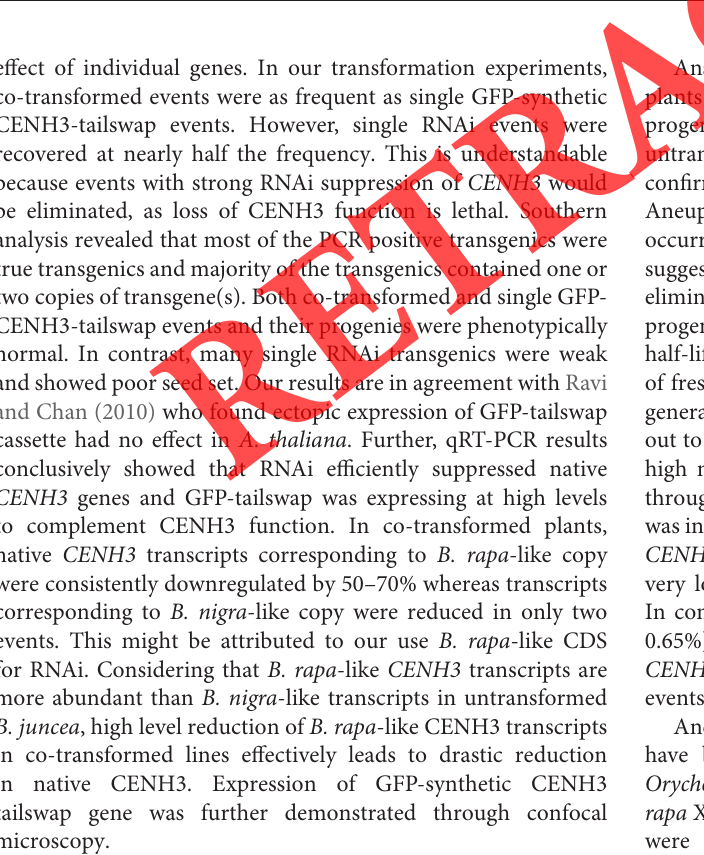
FIGURE 8 | Cytology of progeny plants derived from the cross between Co-transformed and untransformed or GFP-CENH3 tailswap (event # 38) lines. (UT-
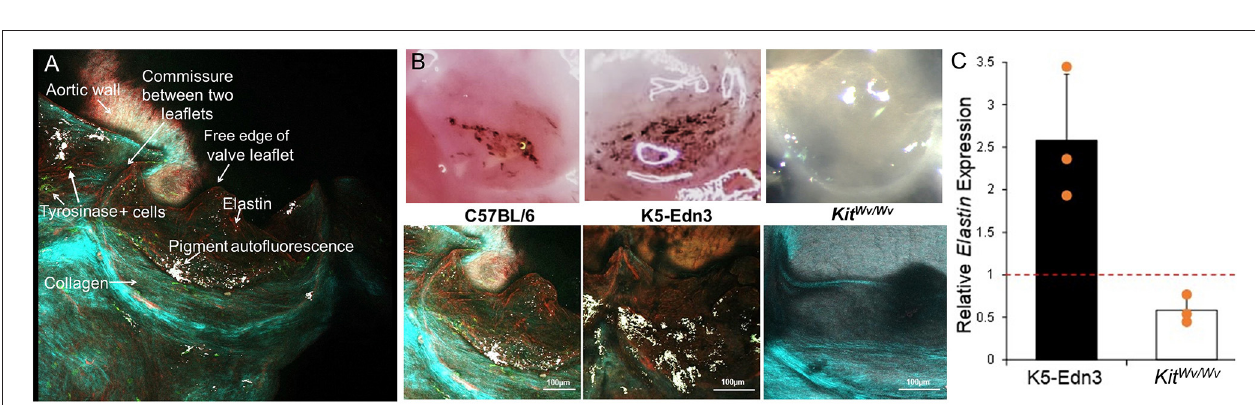
FIGURE 5 | ECM analyses in mice with altered melanocytic populations. (A) En face imaging of a mouse AV leaflet with GFP-labeled Tyr + cells (green) using two-photon microscopy. Second harmonic generation identifies collagen fibers (light blue/green) and autofluorescence associates with elastin (red) and melanin pigment (white). (B) Top panel: photographs under a dissection microscope to demonstrate relative amounts of pigment in AV leaflets from C57BL/6, K5-Edn3, and Kit Wv / Wv mice. Bottom panel: two-photon imaging of second harmonic generation identified collagen fibers (light blue/green) and elastin (red) and melanin pigment (white) autofluorescence in AV leaflets from C57BL/6, K5-Edn3, and Kit Wv / Wv mice. (C) qPCR analysis of elastin gene expression from AV leaflets from K5-Edn3 and Kit Wv / Wv mice ( N = 3 per group) normalized to C57BL/6 gene expression (dotted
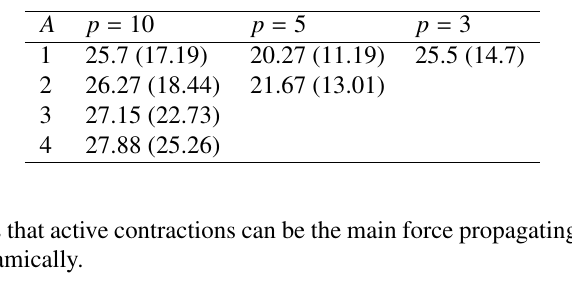
Table 4. Pressure appearing as a result of calculations in the LS graph with natural gravity force influence. A (mm Hg) — amplitude of contractions, p (mm Hg) — characteristic pressure in the calculation (initial pressure gradient is zero). There is resultant maximum pressure gradient (mm Hg) in the cells and values of maximum pressure (mm Hg) in the parentheses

> _Task_: Each line from the first line of the listing through the line with "FIGURE 5 | ECM" must be printed exactly, both ends included, and no picture may appear.

> _Solution_:
FIGURE 8 | Cytology of progeny plants derived from the cross between Co-transformed and untransformed or GFP-CENH3 tailswap (event # 38) lines. (UT-
FIGURE 5 | ECM analyses in mice with altered melanocytic populations. (A) En face imaging of a mouse AV leaflet with GFP-labeled Tyr + cells (green) using two-photon microscopy. Second harmonic generation identifies collagen fibers (light blue/green) and autofluorescence associates with elastin (red) and melanin pigment (white). (B) Top panel: photographs under a dissection microscope to demonstrate relative amounts of pigment in AV leaflets from C57BL/6, K5-Edn3, and Kit Wv / Wv mice. Bottom panel: two-photon imaging of second harmonic generation identified collagen fibers (light blue/green) and elastin (red) and melanin pigment (white) autofluorescence in AV leaflets from C57BL/6, K5-Edn3, and Kit Wv / Wv mice. (C) qPCR analysis of elastin gene expression from AV leaflets from K5-Edn3 and Kit Wv / Wv mice ( N = 3 per group) normalized to C57BL/6 gene expression (dotted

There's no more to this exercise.